Cela s’explique par le fait qu’il n’y a pas eu, par le passé, suffisamment d’investissement dans les structures d’accueil. Pour rattraper ces retards, une nouvelle dynamique semble s’opérer à travers l’encouragement des investisseurs privés. C’est ainsi que plusieurs projets sont en cours de réalisation, ce qui va augmenter les capacités d’accueil. Il est question de trois hôtels classés, répondant aux normes internationales, et un complexe touristique doté de tous les équipements d’accompagnement. Ces nouvelles structures, presque achevées, vont permettre la mobilisation de plus de 400 lits supplémentaires qui s’ajouteront à ceux offerts par les établissements existant, objet d’extension et de réhabilitation. On citera aussi la réalisation de deux autres hôtels, d’un grand camping à Taghit d’une capacité de 92 lits et de relais routiers à Beni Abbès et Tabelbala.
D’ici peu, la wilaya pourra donc disposer d’une diversité d’accueil de qualité d’autant plus que tous les établissements ont reçu des notes pour améliorer et mettre à niveau leurs structures d’accueil afin d’offrir aux touristes un service répondant à toutes les normes en vigueur.

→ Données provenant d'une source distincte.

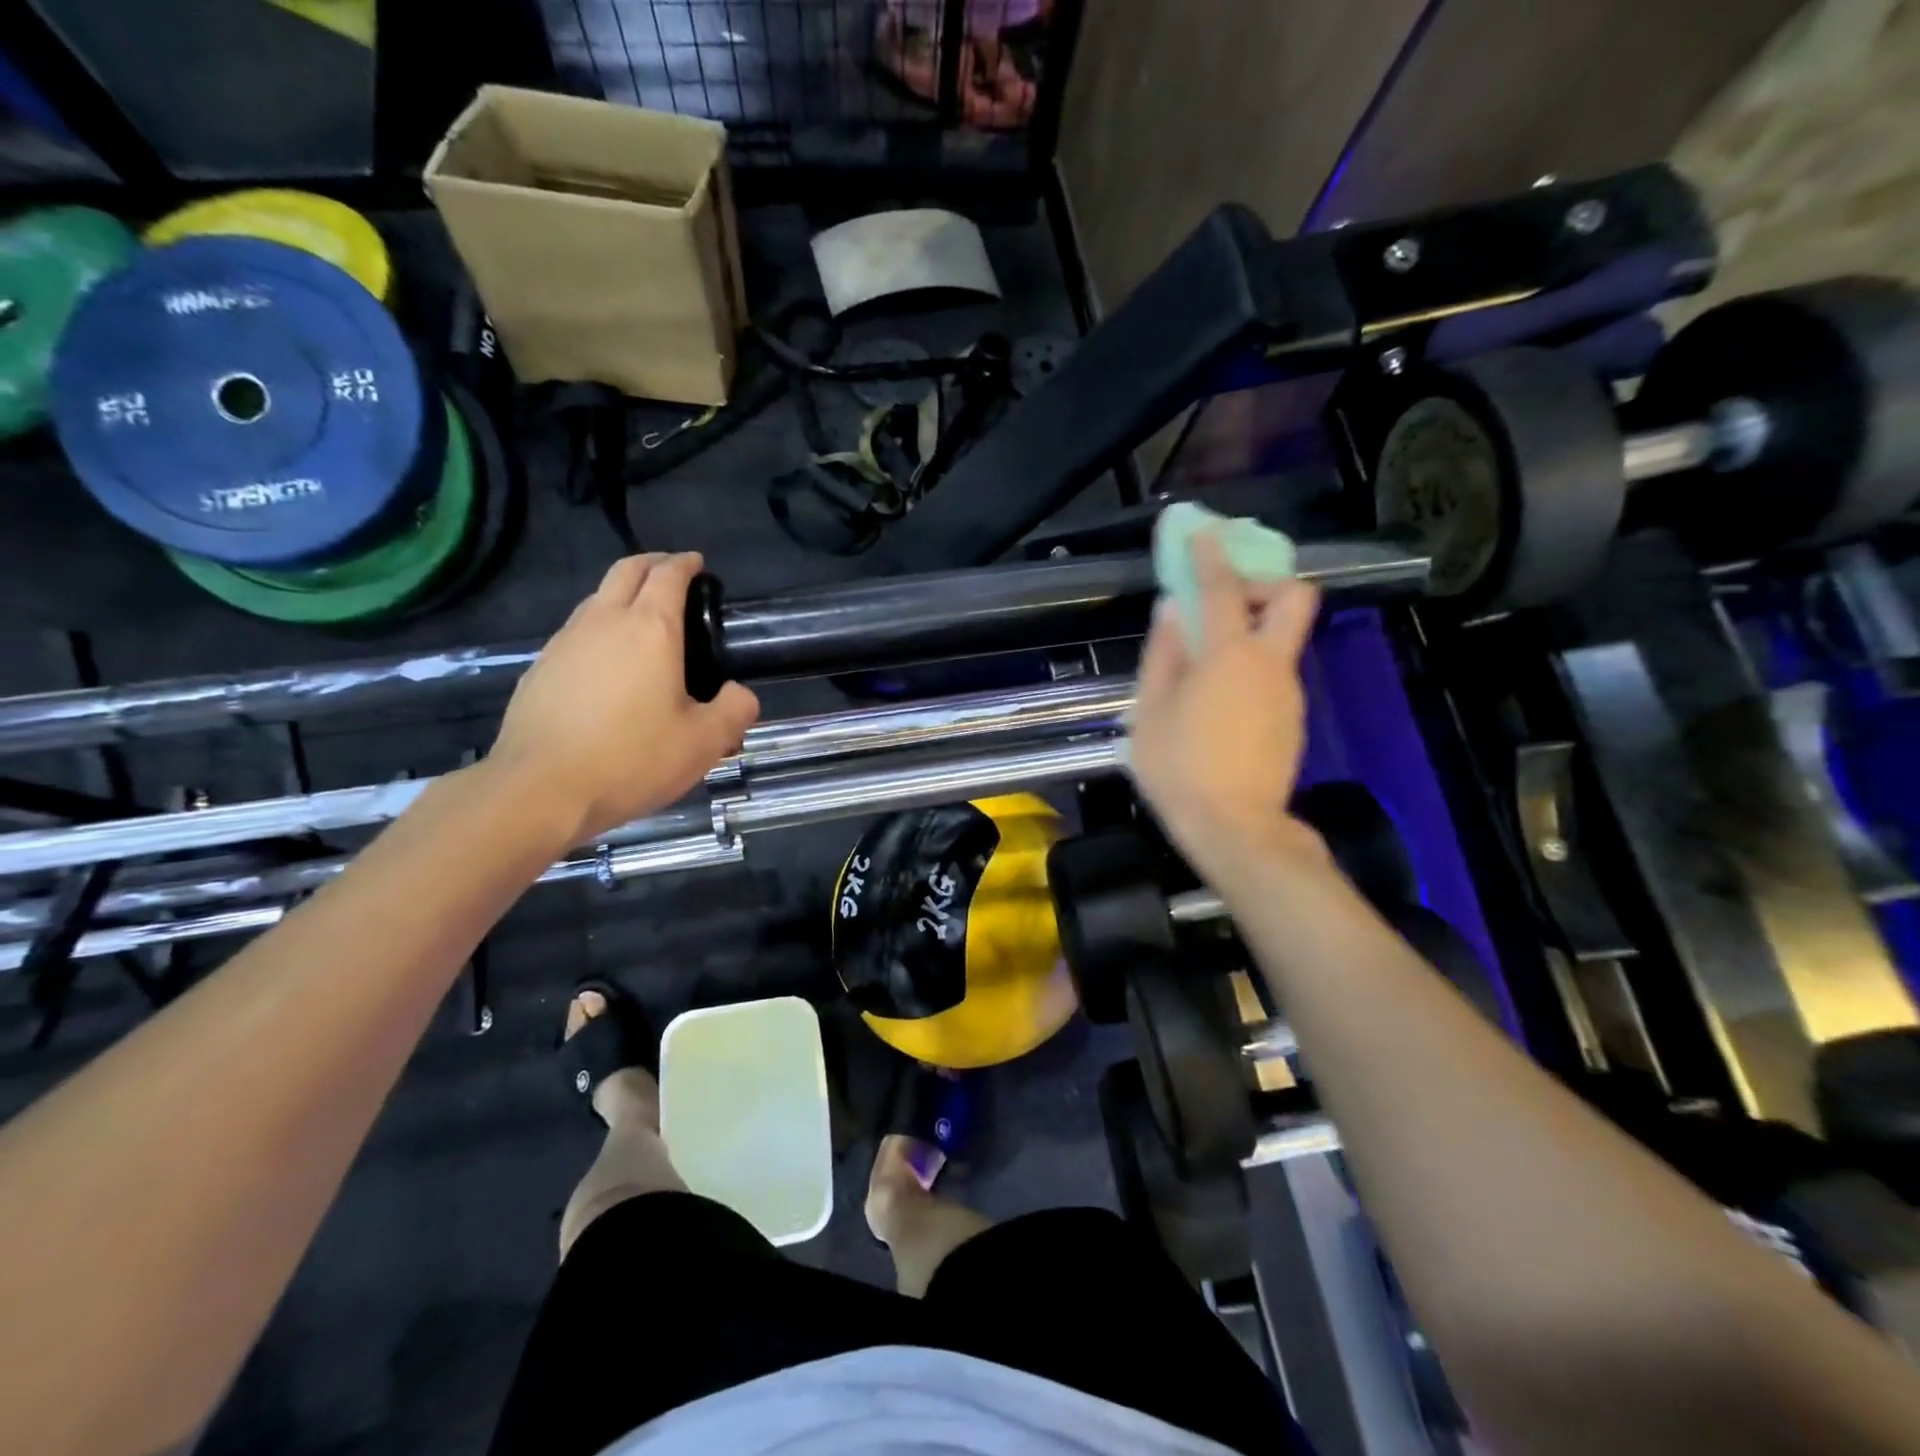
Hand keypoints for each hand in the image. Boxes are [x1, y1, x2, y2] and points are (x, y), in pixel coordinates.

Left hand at [487, 553, 759, 845]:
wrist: (541, 789)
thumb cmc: (632, 759)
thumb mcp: (705, 742)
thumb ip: (735, 711)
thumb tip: (740, 693)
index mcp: (651, 629)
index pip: (669, 575)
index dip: (686, 564)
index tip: (698, 564)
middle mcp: (604, 622)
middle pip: (626, 571)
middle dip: (652, 563)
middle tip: (672, 573)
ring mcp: (565, 642)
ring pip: (596, 599)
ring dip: (622, 594)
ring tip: (642, 618)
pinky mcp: (539, 668)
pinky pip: (576, 632)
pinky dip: (598, 629)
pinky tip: (607, 664)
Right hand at [1128, 534, 1323, 881]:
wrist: (1235, 829)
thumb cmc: (1180, 768)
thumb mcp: (1150, 712)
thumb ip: (1163, 655)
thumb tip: (1172, 611)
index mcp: (1229, 656)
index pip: (1224, 587)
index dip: (1211, 554)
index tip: (1202, 533)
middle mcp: (1270, 664)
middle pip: (1294, 598)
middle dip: (1265, 583)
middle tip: (1226, 603)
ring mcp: (1288, 692)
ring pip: (1282, 641)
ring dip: (1251, 634)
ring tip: (1206, 669)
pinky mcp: (1293, 719)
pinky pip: (1275, 676)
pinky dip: (1252, 670)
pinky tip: (1220, 705)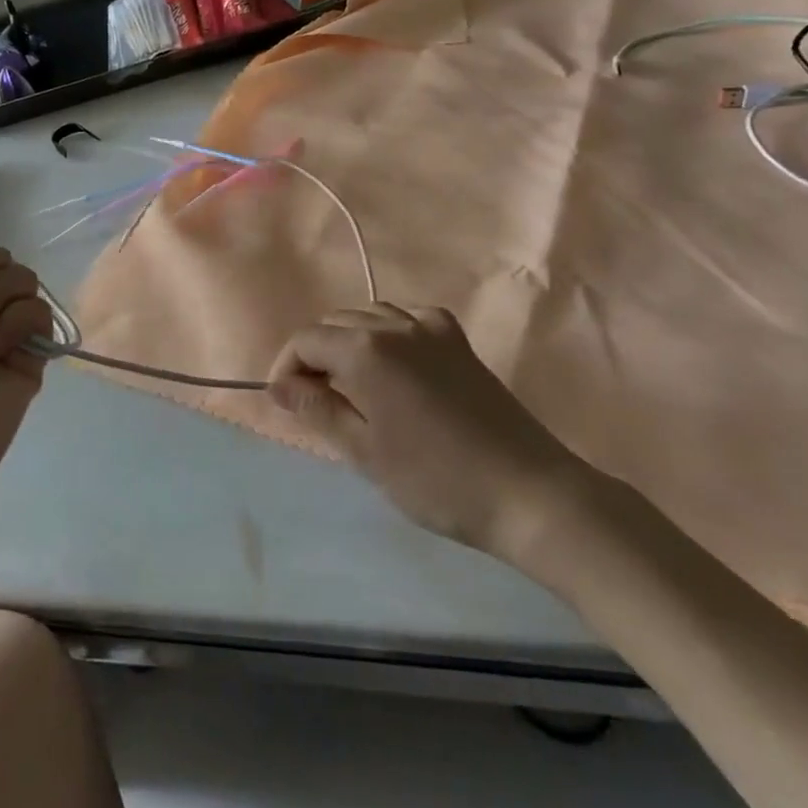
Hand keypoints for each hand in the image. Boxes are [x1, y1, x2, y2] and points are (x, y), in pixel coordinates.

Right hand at [267, 304, 594, 562]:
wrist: (527, 492)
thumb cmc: (436, 479)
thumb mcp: (365, 452)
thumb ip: (318, 409)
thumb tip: (281, 385)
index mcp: (365, 350)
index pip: (306, 340)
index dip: (287, 367)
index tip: (286, 403)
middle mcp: (394, 325)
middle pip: (335, 323)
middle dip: (316, 355)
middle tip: (316, 401)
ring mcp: (431, 328)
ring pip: (370, 316)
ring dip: (349, 342)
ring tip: (352, 387)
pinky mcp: (457, 340)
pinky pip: (408, 319)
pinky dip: (389, 334)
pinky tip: (395, 366)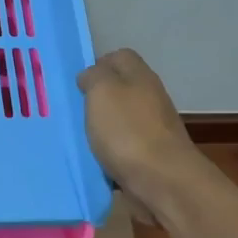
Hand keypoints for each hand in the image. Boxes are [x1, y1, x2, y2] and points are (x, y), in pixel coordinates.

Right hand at [77, 49, 205, 217]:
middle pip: (121, 88)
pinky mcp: (152, 155)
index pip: (120, 56)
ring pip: (121, 118)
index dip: (98, 65)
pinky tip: (96, 159)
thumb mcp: (102, 91)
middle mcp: (150, 97)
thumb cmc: (127, 131)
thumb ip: (94, 76)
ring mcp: (154, 127)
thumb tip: (91, 77)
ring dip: (102, 126)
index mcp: (140, 76)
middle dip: (97, 98)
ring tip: (80, 137)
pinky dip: (110, 150)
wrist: (163, 181)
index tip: (78, 84)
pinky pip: (124, 145)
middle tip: (74, 112)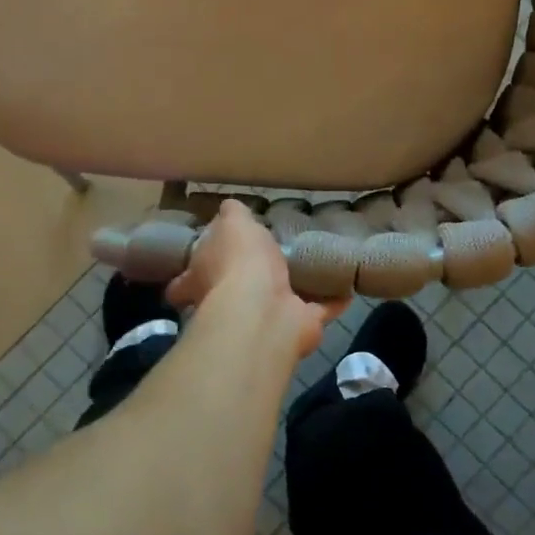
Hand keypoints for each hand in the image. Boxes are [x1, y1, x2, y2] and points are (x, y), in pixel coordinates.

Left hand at [166, 201, 343, 356]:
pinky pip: (318, 310)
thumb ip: (232, 215)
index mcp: (203, 279)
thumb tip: (230, 207)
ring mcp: (264, 318)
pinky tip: (347, 285)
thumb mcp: (233, 224)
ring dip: (295, 290)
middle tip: (272, 259)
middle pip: (234, 293)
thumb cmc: (240, 262)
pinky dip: (332, 301)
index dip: (191, 274)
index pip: (187, 279)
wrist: (264, 310)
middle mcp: (229, 303)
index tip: (204, 264)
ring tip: (313, 267)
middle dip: (250, 280)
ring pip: (279, 303)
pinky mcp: (297, 326)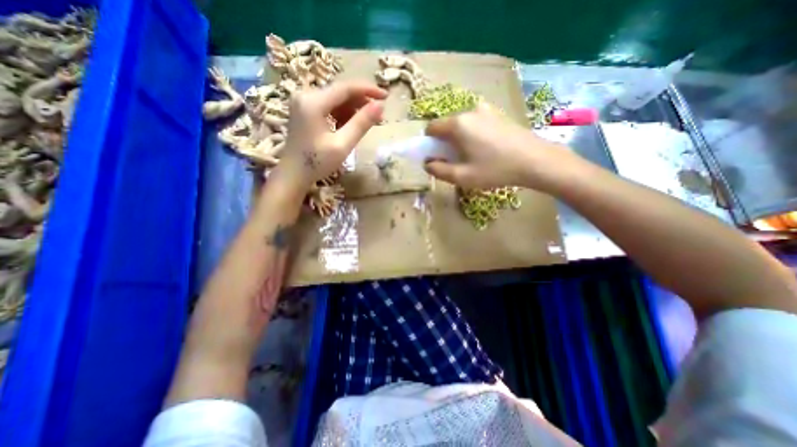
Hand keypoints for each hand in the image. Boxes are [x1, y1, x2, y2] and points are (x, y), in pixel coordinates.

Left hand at [273, 81, 387, 191]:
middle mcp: (306, 95)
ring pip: (336, 99)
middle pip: (340, 92)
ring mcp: (303, 101)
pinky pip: (328, 106)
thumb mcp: (342, 145)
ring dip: (353, 109)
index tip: (386, 96)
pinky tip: (349, 127)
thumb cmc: (317, 162)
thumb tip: (380, 106)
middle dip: (361, 102)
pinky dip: (342, 114)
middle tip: (379, 116)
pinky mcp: (304, 109)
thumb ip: (361, 124)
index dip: (368, 90)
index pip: (345, 88)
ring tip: (366, 124)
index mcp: (313, 102)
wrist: (293, 174)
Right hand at [422, 103, 565, 190]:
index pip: (431, 127)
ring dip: (459, 139)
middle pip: (447, 125)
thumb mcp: (462, 176)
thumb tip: (427, 163)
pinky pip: (475, 123)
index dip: (429, 143)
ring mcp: (486, 110)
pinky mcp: (497, 114)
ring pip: (461, 124)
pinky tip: (485, 149)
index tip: (437, 156)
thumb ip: (439, 170)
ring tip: (472, 156)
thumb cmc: (495, 169)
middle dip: (445, 142)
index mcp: (458, 124)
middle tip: (455, 160)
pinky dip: (472, 134)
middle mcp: (470, 111)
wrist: (536, 160)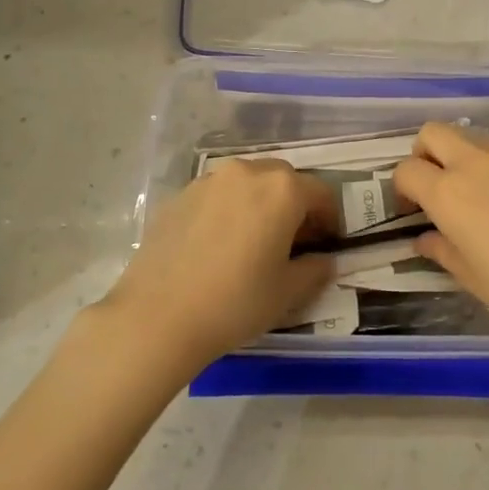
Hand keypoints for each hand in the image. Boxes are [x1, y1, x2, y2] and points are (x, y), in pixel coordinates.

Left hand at [101, 159, 338, 374]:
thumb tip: (324, 260)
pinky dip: (228, 211)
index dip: (330, 219)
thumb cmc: (235, 302)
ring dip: (260, 204)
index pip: (321, 193)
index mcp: (282, 189)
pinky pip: (217, 196)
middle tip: (292, 242)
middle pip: (283, 180)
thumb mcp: (288, 292)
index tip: (327, 244)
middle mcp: (247, 172)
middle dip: (295, 205)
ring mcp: (209, 181)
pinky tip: (218, 246)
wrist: (157, 317)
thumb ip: (315, 270)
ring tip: (253, 241)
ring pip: (247, 184)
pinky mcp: (179, 196)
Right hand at [393, 122, 488, 364]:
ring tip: (484, 199)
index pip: (406, 170)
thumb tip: (427, 238)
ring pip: (474, 139)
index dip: (402, 190)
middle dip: (425, 155)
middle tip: (438, 189)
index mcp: (450, 193)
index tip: (413, 211)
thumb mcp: (473, 279)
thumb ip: (442, 250)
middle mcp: (478, 163)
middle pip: (434, 133)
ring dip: (465, 159)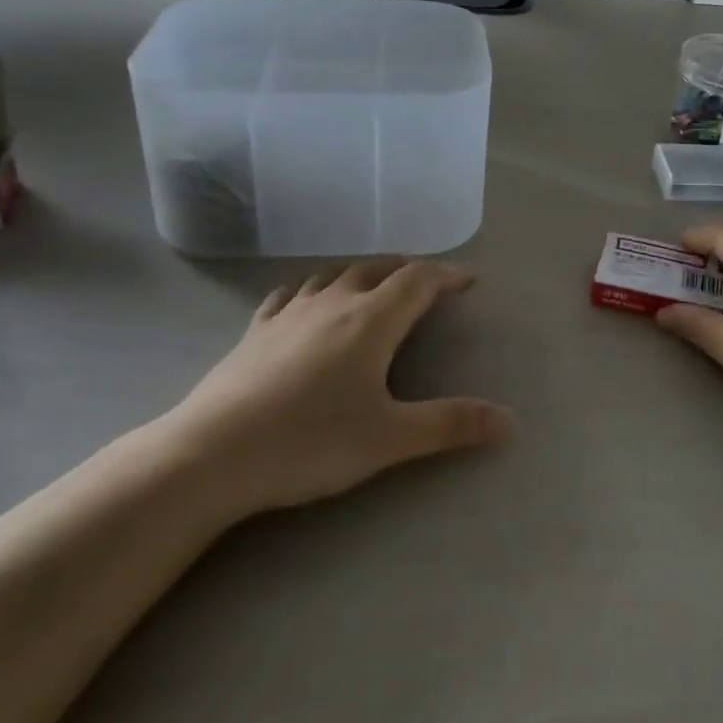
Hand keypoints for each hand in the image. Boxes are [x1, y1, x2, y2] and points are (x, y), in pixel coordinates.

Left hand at [159, 261, 513, 523]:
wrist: (212, 454)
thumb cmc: (311, 441)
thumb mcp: (390, 438)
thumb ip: (450, 425)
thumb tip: (510, 421)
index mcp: (371, 320)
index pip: (418, 280)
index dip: (447, 275)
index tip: (469, 280)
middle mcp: (333, 303)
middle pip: (378, 268)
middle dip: (408, 270)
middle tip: (427, 283)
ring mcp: (290, 313)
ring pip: (334, 274)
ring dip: (363, 272)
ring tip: (375, 285)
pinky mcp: (255, 331)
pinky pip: (291, 293)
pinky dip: (313, 287)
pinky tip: (308, 299)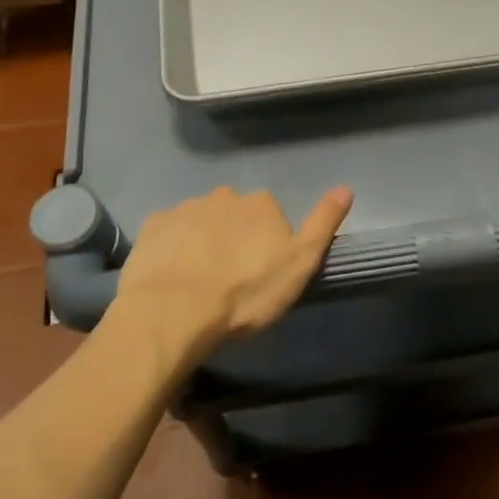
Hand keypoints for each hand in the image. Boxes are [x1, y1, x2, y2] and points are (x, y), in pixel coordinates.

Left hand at [111, 185, 353, 358]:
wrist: (174, 311)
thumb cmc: (246, 293)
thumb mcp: (299, 264)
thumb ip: (323, 224)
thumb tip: (346, 188)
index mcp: (261, 204)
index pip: (271, 217)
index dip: (269, 245)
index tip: (261, 274)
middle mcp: (224, 196)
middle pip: (235, 215)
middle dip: (234, 238)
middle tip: (230, 279)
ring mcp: (185, 208)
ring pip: (201, 222)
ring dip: (202, 242)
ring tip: (198, 282)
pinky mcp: (153, 226)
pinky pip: (169, 232)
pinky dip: (172, 247)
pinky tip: (171, 275)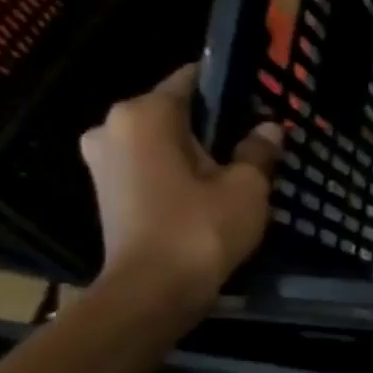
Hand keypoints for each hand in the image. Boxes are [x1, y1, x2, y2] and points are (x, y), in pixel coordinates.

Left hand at [79, 64, 283, 300]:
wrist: (153, 292)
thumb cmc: (200, 228)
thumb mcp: (247, 187)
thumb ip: (258, 151)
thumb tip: (269, 129)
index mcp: (144, 115)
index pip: (191, 80)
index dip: (229, 87)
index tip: (261, 99)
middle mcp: (112, 127)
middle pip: (175, 112)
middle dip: (214, 124)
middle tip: (256, 139)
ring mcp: (103, 161)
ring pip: (162, 141)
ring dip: (196, 151)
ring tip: (238, 167)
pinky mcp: (108, 191)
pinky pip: (150, 165)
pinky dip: (178, 171)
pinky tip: (211, 189)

Le foncier touristique va, lui, se renforcer grâce aux 09 zones d’extension touristique (ZET) d’une superficie totale de 254 hectares, implantées dans neuf communes, dont Beni Abbès, Taghit, Beni Ouanif, Merija, Erg Farradj et Tabalbala, en plus de 8 autres ZET en voie de viabilisation. Il y a lieu de noter que le tourisme dans la région est surtout animé par des associations dont le mérite est louable. C’est elles généralement qui drainent et encadrent les groupes de touristes, notamment étrangers, dont le nombre en 2007 a atteint les 2.156 alors que l’on ne comptait en 2002 que 202 touristes étrangers en visite dans la Saoura. Cela est dû à l’amélioration des structures d’accueil et la volonté des autorités locales à développer ce secteur vital et stratégique. La direction du tourisme s’est fixé un objectif dans cette perspective, à savoir la création d’une école de tourisme où seront formés des guides, des agents d’accueil et des spécialistes en tourisme. L’art culinaire est déjà enseigné dans les centres de formation professionnelle après accord passé avec la direction du tourisme.